With just over four thousand residents, Igorre sits in the Arratia Valley in Bizkaia, in northern Spain’s Basque Country. It lies between two well-known natural parks, with an old church at its centre and a scattering of medieval towers that appear when you least expect them.
Many people know it only from the road, passing through the valley by car. That quick impression does not do it justice. Spend a little time here and it becomes clear that there is more history than the drive-by view suggests.
The town that stopped being Yurre
Until the early 1980s, official maps listed this place as Yurre. That name came from an older Spanish adaptation, while in Basque, the language of the region, it had always been called Igorre. In the end, local usage prevailed and the official name was changed.
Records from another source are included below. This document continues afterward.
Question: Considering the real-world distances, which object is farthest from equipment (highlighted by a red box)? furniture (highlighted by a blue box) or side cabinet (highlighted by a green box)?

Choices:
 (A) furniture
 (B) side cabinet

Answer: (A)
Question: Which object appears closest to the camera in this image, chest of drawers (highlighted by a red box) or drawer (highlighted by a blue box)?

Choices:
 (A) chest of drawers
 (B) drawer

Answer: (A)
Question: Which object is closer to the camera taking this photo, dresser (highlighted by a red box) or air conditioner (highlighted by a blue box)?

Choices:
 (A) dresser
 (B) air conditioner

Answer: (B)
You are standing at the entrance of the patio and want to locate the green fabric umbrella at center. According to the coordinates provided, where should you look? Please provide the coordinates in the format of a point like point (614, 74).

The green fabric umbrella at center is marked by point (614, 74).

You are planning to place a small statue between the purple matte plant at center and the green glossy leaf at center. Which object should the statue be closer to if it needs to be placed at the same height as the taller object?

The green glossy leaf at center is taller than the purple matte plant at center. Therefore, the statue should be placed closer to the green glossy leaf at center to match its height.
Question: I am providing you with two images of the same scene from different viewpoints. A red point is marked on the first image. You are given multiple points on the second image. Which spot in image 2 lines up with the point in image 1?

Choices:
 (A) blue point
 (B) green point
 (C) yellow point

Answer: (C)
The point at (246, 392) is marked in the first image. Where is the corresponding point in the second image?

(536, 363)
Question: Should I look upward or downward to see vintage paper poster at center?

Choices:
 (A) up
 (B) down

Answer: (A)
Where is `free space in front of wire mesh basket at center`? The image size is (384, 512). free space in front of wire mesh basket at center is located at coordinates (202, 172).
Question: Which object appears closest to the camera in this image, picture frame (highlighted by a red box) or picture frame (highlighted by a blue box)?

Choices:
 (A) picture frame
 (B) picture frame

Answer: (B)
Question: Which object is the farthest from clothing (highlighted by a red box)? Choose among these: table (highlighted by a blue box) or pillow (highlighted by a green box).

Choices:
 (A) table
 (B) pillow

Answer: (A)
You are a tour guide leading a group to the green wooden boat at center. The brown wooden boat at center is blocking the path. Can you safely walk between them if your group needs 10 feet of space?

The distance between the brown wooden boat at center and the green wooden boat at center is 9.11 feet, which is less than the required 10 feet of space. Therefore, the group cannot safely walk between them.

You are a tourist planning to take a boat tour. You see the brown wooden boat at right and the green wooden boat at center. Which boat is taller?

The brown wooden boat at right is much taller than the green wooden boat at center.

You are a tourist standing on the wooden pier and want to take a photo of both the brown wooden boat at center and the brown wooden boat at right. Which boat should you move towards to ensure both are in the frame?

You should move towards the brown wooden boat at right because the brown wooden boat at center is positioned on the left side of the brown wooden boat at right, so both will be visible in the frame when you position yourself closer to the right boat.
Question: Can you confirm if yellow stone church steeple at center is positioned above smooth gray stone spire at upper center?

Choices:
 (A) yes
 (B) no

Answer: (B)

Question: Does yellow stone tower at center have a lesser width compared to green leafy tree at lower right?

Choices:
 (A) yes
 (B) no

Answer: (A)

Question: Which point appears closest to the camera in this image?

This kind of shift is more common than it might seem in the Basque Country. Administrative names have not always matched the ones used by local communities for generations.
There is no single agreed explanation for the name Igorre. Some link it to old words associated with plants found in the area, such as elder or heather. Nothing is fully settled. Still, the idea fits the landscape: a damp valley, green slopes and hills rising in every direction.
Between Urkiola and Gorbeia
One of the first things noticeable on arrival is that Igorre is not trying to impress. It has not been turned into a staged version of itself. There are workshops, small businesses, and the everyday rhythm of traffic at certain times of day. For many people in the valley, it acts as a local hub.
Among these ordinary elements, older buildings appear and hint at how long this place has been inhabited. At the centre stands the church of Santa María, with medieval origins. It has changed over time but still defines the heart of the town. Across the municipality, several defensive towers remain, those house-towers that once combined living space with protection.
The Arratia Valley sits between two major mountain areas in the Basque Country: Urkiola on one side and Gorbeia on the other. This location makes the shift from town streets to proper walking routes very quick. Within a short drive, the surroundings turn into trails and tracks. Longer hikes are possible, or shorter walks along paths that cross the valley.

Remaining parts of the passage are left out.